Per-sequence analysis

Lengths distribution
Counts the number of sequences that have been observed for individual sequence lengths. The resulting table correlates sequence-lengths in base-pairs with numbers of sequences observed with that number of base-pairs. The length distribution depends on your library preparation and sequencing protocol. If you observe secondary peaks at unexpected lengths you may want to consider removing these. Using the Workbench Trim tool you can trim away reads above and/or below a certain length.

GC-content distribution
Counts the number of sequences that feature individual %GC-contents in 101 bins ranging from 0 to 100%.The %GC-content of a sequence is calculated by dividing the absolute number of G/C-nucleotides by the length of that sequence, and should look like a normal distribution in the range of what is expected for the genome you are working with.
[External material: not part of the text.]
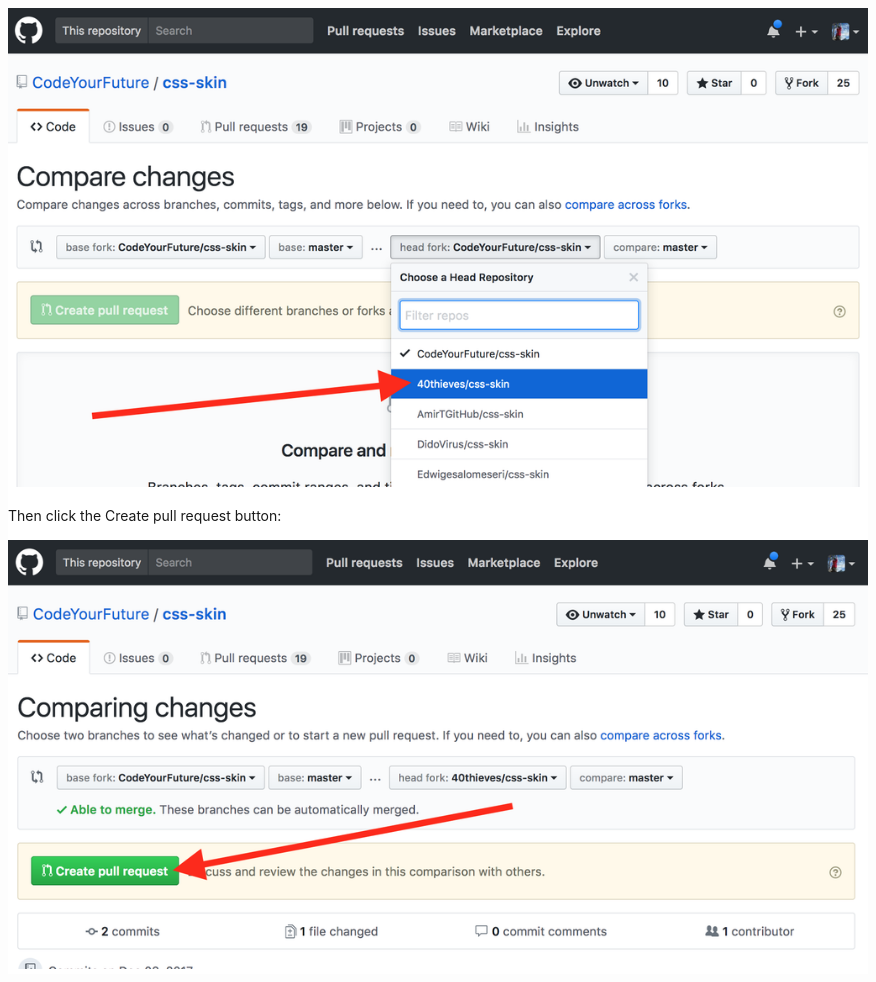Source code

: ![Found head fork](./assets/git/found-head-fork.png)

Then click the Create pull request button:

![Create PR](./assets/git/create-pull-request-1.png)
If the GC-content is substantially lower (the normal distribution is shifted to the left), it may be that GC-rich areas have not been properly covered. You can check this by mapping the reads to your reference. A non-normal distribution, or one that has several peaks indicates the presence of contaminants in the reads.

Ambiguous base content
Counts the number of sequences that feature individual %N-contents in 101 bins ranging from 0 to 100%, where N refers to all ambiguous base-codes as specified by IUPAC.The %N-content of a sequence is calculated by dividing the absolute number of ambiguous nucleotides through the length of that sequence. This distribution should be as close to 0 as possible.

Quality distribution
Calculates the amount of sequences that feature individual PHRED-scores in 64 bins from 0 to 63. The quality score of a sequence as calculated as arithmetic mean of its base qualities. PHRED-scores of 30 and above are considered high quality. If you have many reads with low quality you may want to discuss this with your sequencing provider. Low quality bases/reads can also be trimmed off with the Trim Reads tool.